> _Supplied material_:
━━━━━━━━━━━━━━━━

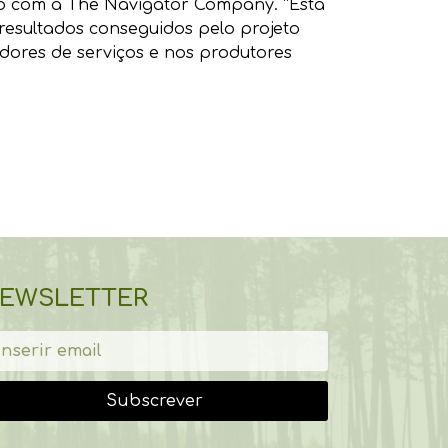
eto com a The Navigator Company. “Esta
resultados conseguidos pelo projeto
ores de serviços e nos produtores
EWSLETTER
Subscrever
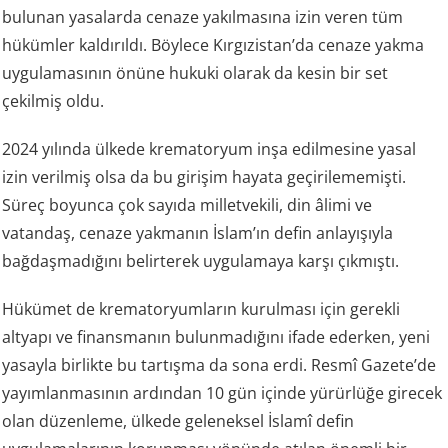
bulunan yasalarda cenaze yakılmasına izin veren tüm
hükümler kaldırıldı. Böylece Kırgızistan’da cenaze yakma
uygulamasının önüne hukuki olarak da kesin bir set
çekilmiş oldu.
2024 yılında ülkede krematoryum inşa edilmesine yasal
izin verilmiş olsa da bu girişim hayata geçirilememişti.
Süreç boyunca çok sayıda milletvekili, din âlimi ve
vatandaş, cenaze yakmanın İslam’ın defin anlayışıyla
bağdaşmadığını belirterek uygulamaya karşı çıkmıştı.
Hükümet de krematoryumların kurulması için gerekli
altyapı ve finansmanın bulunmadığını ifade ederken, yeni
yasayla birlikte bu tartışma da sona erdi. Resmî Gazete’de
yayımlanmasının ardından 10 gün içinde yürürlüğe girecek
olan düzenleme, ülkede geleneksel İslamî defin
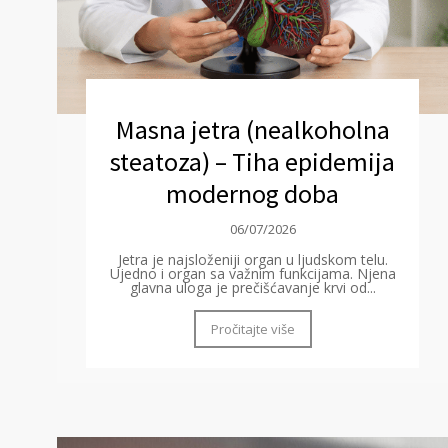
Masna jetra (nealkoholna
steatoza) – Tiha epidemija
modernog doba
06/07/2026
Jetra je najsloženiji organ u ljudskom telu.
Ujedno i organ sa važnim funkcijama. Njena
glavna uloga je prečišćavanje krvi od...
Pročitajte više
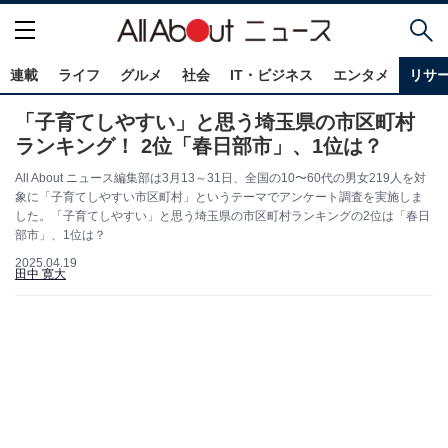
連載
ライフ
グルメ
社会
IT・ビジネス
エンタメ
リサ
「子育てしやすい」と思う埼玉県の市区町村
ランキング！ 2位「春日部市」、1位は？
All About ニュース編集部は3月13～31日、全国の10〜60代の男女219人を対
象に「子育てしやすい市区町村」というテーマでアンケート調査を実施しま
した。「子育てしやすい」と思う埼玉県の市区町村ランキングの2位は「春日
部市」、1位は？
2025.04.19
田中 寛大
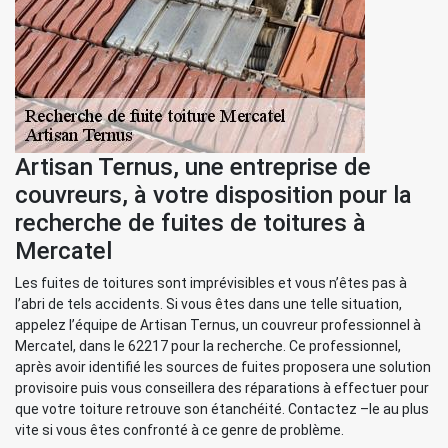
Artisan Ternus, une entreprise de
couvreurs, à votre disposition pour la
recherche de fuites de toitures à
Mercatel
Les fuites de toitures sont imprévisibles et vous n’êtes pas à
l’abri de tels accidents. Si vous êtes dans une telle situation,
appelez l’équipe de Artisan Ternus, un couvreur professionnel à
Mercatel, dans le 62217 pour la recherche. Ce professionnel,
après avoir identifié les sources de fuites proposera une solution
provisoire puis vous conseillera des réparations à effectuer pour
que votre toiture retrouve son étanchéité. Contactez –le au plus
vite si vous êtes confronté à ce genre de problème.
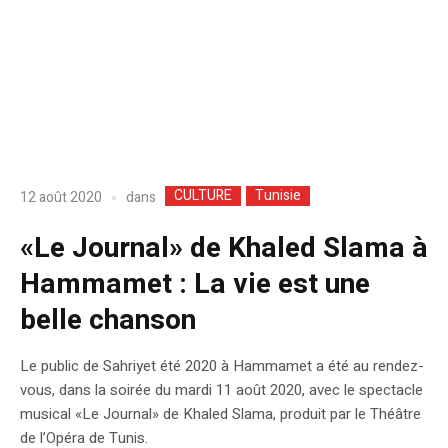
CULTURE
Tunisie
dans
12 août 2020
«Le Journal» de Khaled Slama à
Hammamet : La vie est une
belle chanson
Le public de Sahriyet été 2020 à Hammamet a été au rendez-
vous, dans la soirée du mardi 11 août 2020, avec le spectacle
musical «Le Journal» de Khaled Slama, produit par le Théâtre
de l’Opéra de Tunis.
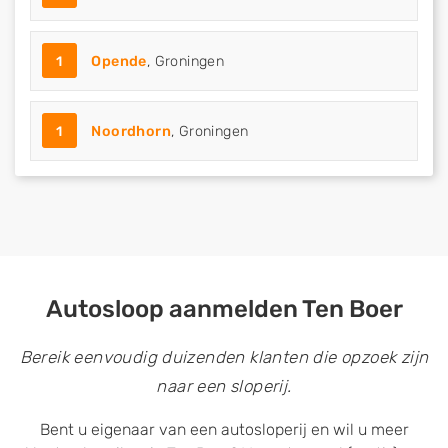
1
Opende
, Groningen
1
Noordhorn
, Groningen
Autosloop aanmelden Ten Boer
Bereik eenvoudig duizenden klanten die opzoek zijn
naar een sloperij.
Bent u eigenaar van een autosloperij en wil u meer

━━━━━━━━━━━━━━━━

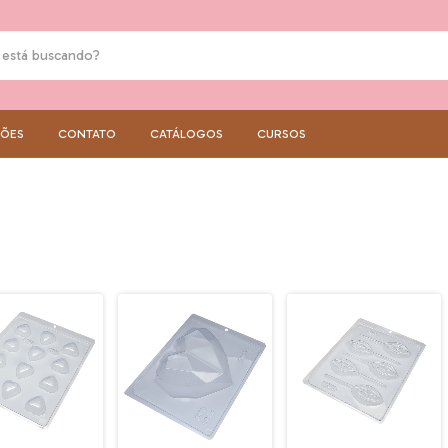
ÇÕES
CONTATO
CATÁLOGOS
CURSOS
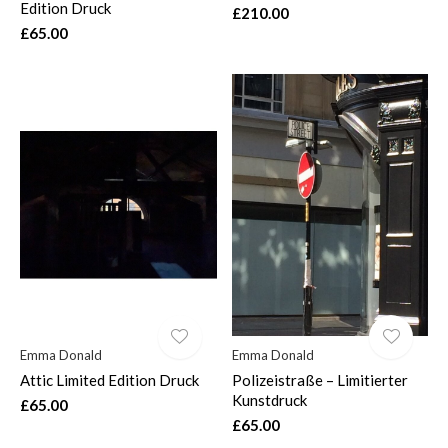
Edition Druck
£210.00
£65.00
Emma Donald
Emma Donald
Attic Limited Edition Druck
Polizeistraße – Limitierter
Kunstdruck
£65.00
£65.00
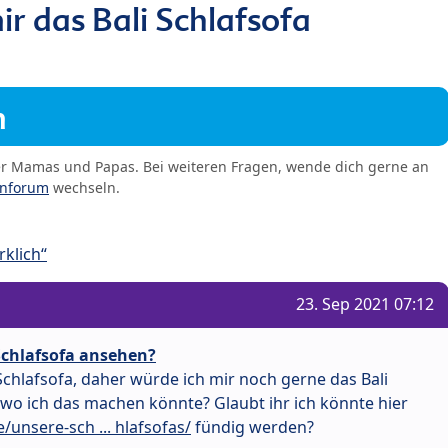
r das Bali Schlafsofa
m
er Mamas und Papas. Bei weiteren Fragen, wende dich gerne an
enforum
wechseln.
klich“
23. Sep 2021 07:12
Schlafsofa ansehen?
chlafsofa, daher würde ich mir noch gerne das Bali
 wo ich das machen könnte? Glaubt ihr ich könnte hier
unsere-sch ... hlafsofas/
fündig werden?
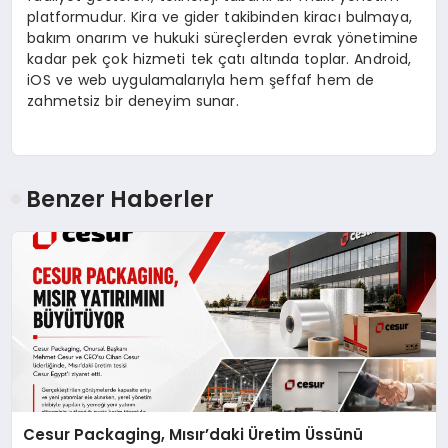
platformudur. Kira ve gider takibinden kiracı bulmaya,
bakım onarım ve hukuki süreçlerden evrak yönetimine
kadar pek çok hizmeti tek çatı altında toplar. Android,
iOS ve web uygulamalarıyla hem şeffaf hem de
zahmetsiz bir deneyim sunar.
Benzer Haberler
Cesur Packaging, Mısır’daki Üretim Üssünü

━━━━━━━━━━━━━━━━

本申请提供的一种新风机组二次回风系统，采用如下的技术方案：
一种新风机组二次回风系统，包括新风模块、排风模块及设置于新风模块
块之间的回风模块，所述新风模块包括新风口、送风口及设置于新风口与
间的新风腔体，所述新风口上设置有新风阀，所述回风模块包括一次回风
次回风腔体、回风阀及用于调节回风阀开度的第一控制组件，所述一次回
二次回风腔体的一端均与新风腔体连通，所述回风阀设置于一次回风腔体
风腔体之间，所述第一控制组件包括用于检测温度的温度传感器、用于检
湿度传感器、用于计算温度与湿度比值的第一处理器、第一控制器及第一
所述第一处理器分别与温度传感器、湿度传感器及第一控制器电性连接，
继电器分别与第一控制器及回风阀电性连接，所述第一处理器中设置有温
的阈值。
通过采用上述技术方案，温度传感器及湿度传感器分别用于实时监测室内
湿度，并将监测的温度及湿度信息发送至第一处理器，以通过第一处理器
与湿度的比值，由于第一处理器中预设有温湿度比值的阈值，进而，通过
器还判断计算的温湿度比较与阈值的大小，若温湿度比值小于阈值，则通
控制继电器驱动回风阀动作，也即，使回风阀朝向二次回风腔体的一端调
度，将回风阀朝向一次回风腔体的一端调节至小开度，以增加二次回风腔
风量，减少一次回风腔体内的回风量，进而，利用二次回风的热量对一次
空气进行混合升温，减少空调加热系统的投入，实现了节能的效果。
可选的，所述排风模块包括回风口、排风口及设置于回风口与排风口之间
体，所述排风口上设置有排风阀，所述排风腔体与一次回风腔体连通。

━━━━━━━━━━━━━━━━

Can you repeat everything from the line containing "platformudur. Kira ve" down to the line containing "Cesur Packaging, Mısır’daki Üretim Üssünü", including both of those lines?

platformudur. Kira ve gider takibinden kiracı bulmaya,
bakım onarım ve hukuki süreçlerden evrak yönetimine
kadar pek çok hizmeti tek çatı altında toplar. Android,
iOS ve web uygulamalarıyla hem şeffaf hem de
zahmetsiz bir deneyim sunar.
Benzer Haberler
Cesur Packaging, Mısır’daki Üretim Üssünü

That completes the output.